"When IE8 sees a cross-site scripting attack, it stops that script from being reflected to the server, and stops the attack at the client," Wilson added.
IE8 will have the cross-site scripting filter enabled by default, and it will not need to deal with pop-up warnings or other dialogs, added David Ross, a security software engineer at Microsoft. "When the filter discovers likely XSS in a cross-site request, it identifies and neuters the attack if it is replayed in the server's response," said Ross in a technical posting to the IE team's blog today.
Cross-site scripting is sometimes referred to by the abbreviation "XSS."
However, Ross acknowledged that IE8's cross-site scripting filter won't completely protect users. "The XSS Filter defends against the most common XSS attacks but it is not, and will never be, an XSS panacea," Ross said.
John Pescatore, a Gartner Inc. analyst, applauded Microsoft's plans. "It's good to see these kinds of things built into the browser," he said, adding that the two new features take different approaches against security problems on the Web.
The SmartScreen Filter is the "more reactive part" of the IE8 security upgrade, Pescatore argued. "You really have to protect the browser user against himself," he said, and one way is to block users from straying into dangerous places.

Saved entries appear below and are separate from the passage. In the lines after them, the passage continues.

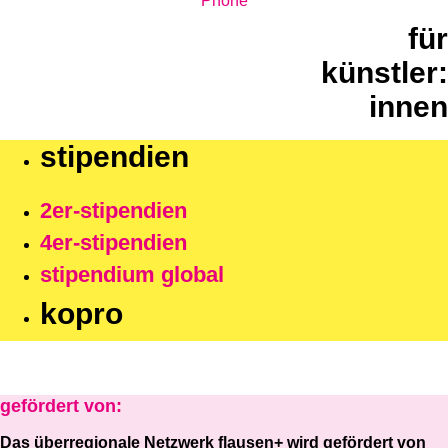
Phone
für
künstler:
innen
stipendien
2er-stipendien
4er-stipendien
stipendium global
kopro
gefördert von:
Das überregionale Netzwerk flausen+ wird gefördert von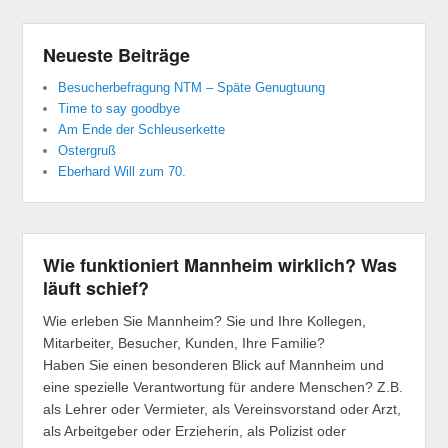
Neueste Beiträge
Besucherbefragung NTM – Späte Genugtuung
Time to say goodbye
Am Ende der Schleuserkette
Ostergruß
Eberhard Will zum 70.
Wie funktioniert Mannheim wirklich? Was
läuft schief?
Wie erleben Sie Mannheim? Sie und Ihre Kollegen,
Mitarbeiter, Besucher, Kunden, Ihre Familie?
Haben Sie einen besonderen Blick auf Mannheim und
eine spezielle Verantwortung für andere Menschen? Z.B.
als Lehrer oder Vermieter, als Vereinsvorstand oder Arzt,
als Arbeitgeber oder Erzieherin, als Polizist oder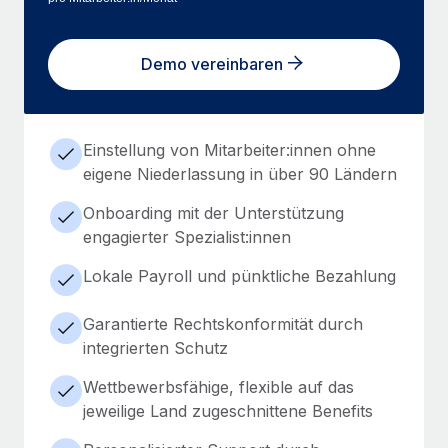
Demo vereinbaren
Einstellung von Mitarbeiter:innen ohne
eigene Niederlassung in über 90 Ländern
Onboarding mit der Unterstützung
engagierter Spezialist:innen
Lokale Payroll und pünktliche Bezahlung
Garantierte Rechtskonformität durch
integrierten Schutz
Wettbewerbsfähige, flexible auf das
jeweilige Land zugeschnittene Benefits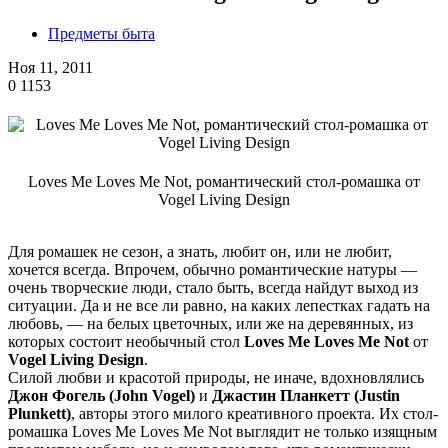
Предметы быта
Ноя 11, 2011
0
1153
Loves Me Loves Me Not, романтический стол-ромашка от
Vogel Living Design
Для ромашек не сезон, а знать, любит он, или не любит,
хочется всегда. Впрочем, обычно романтические натуры —
очень творческие люди, стало быть, всегда найдут выход из
ситуации. Да и не все ли равно, на каких лепестках гадать на
любовь, — на белых цветочных, или же на деревянных, из
которых состоит необычный стол
Loves Me Loves Me Not
от
Vogel Living Design
.
Силой любви и красотой природы, не иначе, вдохновлялись
Джон Фогель (John Vogel)
и
Джастин Планкетт (Justin
Plunkett)
, авторы этого милого креативного проекта. Их стол-
ромашка Loves Me Loves Me Not выглядит не только изящным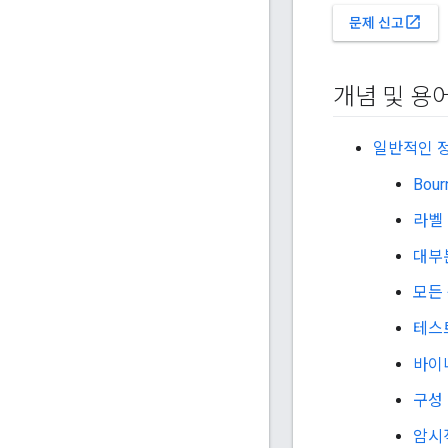
open_in_new
문제 신고
개념 및 용
일반적인 
Bou
라벨
대부
모든
테스
바이
구성
암시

The concept behind the cross-site scripting filter and IE8's planned support for protocols designed to make intersite communications more secure is similar to the tools Microsoft and Hewlett-Packard Co. unveiled last week to help Web site developers and administrators secure their sites against SQL injection attacks. "You can't build everything into the browser," Pescatore said. "The browser has to be the thing that tries to protect the user, but it can't make up for all the Web security vulnerabilities."
IE8 Beta 2 will ship next month, Microsoft's Wilson confirmed today, although he declined to set a more specific date.
Beta 1, which launched four months ago, can be downloaded from Microsoft's Web site.